══ Input for this task

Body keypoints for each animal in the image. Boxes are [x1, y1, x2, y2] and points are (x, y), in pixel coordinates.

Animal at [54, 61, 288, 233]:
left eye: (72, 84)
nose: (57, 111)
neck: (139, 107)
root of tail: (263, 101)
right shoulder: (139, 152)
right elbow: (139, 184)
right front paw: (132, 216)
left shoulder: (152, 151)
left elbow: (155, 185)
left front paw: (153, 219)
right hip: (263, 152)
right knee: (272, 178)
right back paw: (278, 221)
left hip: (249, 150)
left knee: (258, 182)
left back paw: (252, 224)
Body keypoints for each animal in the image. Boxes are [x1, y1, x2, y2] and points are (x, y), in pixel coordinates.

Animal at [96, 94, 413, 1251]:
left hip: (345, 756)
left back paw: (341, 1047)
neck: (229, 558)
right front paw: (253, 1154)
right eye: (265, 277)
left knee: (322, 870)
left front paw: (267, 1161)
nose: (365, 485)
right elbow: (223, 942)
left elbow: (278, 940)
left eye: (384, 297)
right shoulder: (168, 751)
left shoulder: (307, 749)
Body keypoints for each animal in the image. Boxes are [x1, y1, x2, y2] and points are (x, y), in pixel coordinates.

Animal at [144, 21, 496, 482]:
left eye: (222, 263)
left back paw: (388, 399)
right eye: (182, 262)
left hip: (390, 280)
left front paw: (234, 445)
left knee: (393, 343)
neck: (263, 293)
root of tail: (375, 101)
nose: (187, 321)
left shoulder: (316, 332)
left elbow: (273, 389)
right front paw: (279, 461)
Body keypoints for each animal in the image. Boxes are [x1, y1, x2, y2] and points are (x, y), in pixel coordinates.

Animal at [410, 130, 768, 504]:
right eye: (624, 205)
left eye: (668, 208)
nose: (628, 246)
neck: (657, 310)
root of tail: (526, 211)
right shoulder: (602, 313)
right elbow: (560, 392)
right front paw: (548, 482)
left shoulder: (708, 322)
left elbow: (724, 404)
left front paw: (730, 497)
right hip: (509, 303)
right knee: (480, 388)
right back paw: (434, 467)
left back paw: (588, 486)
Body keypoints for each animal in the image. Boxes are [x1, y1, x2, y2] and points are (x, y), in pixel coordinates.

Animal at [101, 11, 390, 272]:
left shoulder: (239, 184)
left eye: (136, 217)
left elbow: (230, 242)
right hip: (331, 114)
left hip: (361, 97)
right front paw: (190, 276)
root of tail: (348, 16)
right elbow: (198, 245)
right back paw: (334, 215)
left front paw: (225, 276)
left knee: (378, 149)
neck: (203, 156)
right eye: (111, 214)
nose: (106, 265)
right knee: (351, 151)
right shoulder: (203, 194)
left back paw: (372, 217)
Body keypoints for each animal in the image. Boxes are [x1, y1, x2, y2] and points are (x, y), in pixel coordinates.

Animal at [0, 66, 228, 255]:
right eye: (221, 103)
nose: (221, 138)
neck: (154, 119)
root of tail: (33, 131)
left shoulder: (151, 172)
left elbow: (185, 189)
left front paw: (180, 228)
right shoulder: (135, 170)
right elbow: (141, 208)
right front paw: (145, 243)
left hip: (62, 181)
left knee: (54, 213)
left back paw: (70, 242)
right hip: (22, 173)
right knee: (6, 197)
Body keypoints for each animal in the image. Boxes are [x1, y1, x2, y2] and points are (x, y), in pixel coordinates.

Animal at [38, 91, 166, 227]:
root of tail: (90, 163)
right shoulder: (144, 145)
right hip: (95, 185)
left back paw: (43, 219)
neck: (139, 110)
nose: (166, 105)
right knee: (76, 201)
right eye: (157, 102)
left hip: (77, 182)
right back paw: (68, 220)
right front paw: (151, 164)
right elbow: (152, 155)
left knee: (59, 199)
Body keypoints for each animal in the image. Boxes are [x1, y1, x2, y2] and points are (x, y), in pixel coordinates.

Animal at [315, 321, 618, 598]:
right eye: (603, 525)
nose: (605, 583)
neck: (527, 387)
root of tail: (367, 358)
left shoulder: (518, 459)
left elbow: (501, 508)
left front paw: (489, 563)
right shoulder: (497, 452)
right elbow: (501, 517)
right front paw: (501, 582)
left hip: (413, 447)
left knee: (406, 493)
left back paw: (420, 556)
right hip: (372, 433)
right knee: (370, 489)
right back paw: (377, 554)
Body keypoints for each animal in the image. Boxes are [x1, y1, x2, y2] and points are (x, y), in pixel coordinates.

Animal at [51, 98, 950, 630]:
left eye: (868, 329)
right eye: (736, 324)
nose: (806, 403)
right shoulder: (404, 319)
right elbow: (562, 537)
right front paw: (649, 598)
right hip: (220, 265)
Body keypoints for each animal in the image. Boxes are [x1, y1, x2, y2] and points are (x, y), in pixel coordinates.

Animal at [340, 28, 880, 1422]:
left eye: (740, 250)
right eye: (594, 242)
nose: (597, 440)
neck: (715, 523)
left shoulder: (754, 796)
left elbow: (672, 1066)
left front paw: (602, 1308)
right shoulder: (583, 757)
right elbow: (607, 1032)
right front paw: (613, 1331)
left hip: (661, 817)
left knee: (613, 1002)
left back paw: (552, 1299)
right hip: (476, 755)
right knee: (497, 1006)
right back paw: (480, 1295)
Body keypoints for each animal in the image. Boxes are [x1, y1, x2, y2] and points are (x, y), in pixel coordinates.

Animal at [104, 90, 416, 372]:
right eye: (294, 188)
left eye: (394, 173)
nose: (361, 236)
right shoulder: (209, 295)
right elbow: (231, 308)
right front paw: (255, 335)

════

## Task requirements:
Could you restate word for word the lines above, from the one that contains "right hip: (372, 433)" through the one that contains "left back paw: (552, 1299)", and no others?

## Answer to this task:
right hip: (372, 433)
right knee: (370, 489)
right back paw: (377, 554)
Body keypoints for each animal in the image. Boxes are [x1, y1, x2, y2] and points are (x, y), in pixel coordinates.

Animal at [51, 98, 950, 630]:
left eye: (868, 329)
right eye: (736, 324)
nose: (806, 403)
right shoulder: (404, 319)
right elbow: (562, 537)
right front paw: (649, 598)
right hip: (220, 265)
Body keypoints for each animal in the image. Boxes are [x1, y1, x2, y2] and points are (x, y), in pixel coordinates.

Animal at [340, 28, 880, 1422]:
left eye: (740, 250)
right eye: (594, 242)
nose: (597, 440)
neck: (715, 523)
left shoulder: (754, 796)
left elbow: (672, 1066)
left front paw: (602, 1308)
right shoulder: (583, 757)
right elbow: (607, 1032)
right front paw: (613, 1331)
left hip: (661, 817)
left knee: (613, 1002)
left back paw: (552, 1299)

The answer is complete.